This race really interests me. Next season will be my first season with a boat though and I certainly won't be ready to participate. Sometime in the next few seasons...

This is a great thread, +1 for sticky.


----------



## Sanduskysailor (Aug 1, 2008)

Looks like a fast race. Reports from my friends say that it was cold, wet, and a little scary in the 2 storms. There were several retirements and 1 48 footer that sunk with 10 crew. The crew got into a liferaft and were rescued by another boat. Wow. Shoes should be finished by now. Sounds like an epic race


----------



## JacksonDee (Jul 23, 2016)

Yikes and now a report of a crew member having a heart attack mid race and needing immediate Coast Guard intervention. Helicoptered out.


----------



## Sanduskysailor (Aug 1, 2008)

pic of sinking 1D 48


----------



## JacksonDee (Jul 23, 2016)

I read they said it was a broken rudder that caused the boat to sink.

Question from a total newbie- why does a broken rudder cause the boat to sink? You can't steer the boat out of rocking back and forth in big waves? Then eventually it gets capsized?


----------



## Sanduskysailor (Aug 1, 2008)

If the rudder breaks off you just lose steerage. A requirement of the race is that you have an alternative method of steering if this happens so that wasn't the problem. In this case, the rudder post most probably broke off leaving a 3" diameter hole in a very inaccessible place in the boat. My guess is that 1D48 has a carbon fiber rudder post which is extremely strong. Who knows what caused the failure?


----------



## nhsail (Aug 7, 2000)

tearing a 3" diameter rudder post out of the stern would probably leave a much bigger hole. Well beyond the pumps capability to keep up with.


----------



## SVAuspicious (Oct 31, 2006)

JacksonDee said:


> Question from a total newbie- why does a broken rudder cause the boat to sink?


Depends on the boat. If the rudder shaft seal is below the waterline and the entire rudder and shaft is lost you have a big hole for water to get in. Put a slew (ten is a slew) of people (=weight) on the boat and the hole is deeper yet. Water gets in and the boat gets heavier and more water gets in.


----------



## MarkofSeaLife (Nov 7, 2010)

3 inch hole inbound. 2 inch pipe outbound.

Inbound wins.

But with water pressure and pump capacity I would think a 1 inch hole would overwhelm a 2 inch pipe on a bilge pump.


----------



## Skyeterrier (Feb 11, 2016)

JacksonDee said:


> I read they said it was a broken rudder that caused the boat to sink.
> 
> Question from a total newbie- why does a broken rudder cause the boat to sink? You can't steer the boat out of rocking back and forth in big waves? Then eventually it gets capsized?

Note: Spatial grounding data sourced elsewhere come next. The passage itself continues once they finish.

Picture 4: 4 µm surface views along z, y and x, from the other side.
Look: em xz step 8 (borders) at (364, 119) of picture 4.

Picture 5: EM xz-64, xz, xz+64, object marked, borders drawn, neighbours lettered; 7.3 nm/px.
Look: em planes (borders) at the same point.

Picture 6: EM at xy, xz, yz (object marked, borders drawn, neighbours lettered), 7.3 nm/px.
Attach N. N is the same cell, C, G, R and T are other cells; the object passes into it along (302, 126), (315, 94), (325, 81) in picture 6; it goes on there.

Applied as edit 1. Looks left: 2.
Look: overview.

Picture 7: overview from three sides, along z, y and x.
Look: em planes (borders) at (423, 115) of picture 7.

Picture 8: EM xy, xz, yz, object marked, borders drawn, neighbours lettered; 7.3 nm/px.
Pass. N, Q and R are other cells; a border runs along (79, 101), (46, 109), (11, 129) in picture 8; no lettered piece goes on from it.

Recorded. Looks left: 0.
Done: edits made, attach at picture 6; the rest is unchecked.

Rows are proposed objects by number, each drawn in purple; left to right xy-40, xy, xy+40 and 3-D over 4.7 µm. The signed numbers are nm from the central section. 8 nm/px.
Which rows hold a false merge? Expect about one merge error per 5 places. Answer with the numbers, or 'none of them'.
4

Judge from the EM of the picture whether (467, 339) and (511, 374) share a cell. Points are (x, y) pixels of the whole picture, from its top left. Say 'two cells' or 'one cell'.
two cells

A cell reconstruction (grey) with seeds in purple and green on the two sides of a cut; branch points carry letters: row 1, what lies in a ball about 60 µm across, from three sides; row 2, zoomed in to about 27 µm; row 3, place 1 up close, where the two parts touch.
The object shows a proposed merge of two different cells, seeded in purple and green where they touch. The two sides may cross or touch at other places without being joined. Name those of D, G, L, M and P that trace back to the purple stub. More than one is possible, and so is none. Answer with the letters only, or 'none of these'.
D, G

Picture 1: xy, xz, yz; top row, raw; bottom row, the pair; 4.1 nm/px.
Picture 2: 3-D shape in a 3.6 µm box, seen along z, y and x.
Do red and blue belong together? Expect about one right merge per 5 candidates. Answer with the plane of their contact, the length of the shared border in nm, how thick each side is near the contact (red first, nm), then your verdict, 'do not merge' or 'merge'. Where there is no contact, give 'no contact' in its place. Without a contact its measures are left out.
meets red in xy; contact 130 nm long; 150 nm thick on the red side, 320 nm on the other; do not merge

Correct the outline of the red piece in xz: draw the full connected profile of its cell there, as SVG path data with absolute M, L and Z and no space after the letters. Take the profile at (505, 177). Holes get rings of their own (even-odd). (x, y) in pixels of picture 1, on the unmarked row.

The rudder post is a vulnerable point on many yachts, breaking it off can leave a good size hole that may not be easy to get to as others have pointed out and the loss of steering can't help much either.

It seems to be one of the more common events on ocean passages that lead to rescue of crew and/or loss of the vessel, another recent example is the loss of the well known racing vessel Locomotion making passage on its way to a new owner, the delivery skipper was apparently experienced and well regarded but it's one of those events that sometimes can't be fixed or jury rigged in time or at all:

https://www.socalsailingnews.com/20...cues-3-sailors-150-miles-west-of-los-angeles/


----------



## Pendragon35 (Jun 26, 2014)

I believe based on news reports that it wasn't the loss of steering, it was the hole in the boat that caused flooding. A 3" hole will let a lot of water in fast. The crew wisely abandoned to a life raft and were picked up.


----------



## niceshoes6 (Jul 5, 2011)

Hey Everyone, 
Well I made it back in one piece albeit tired, bruised and hungover. The boat, well not so much. We suffered a snapped boom and blew a spinnaker or 2. As most of you know the race was marked by extended squalls and a fresh breeze which caused its fair share of damage. 17 boats dropped out, 1 sunk, 2 collided and there was 1 broken arm and even a heart attack. For my first race all I can say is WOW what a ride and I don't think anything could have prepared me for it. 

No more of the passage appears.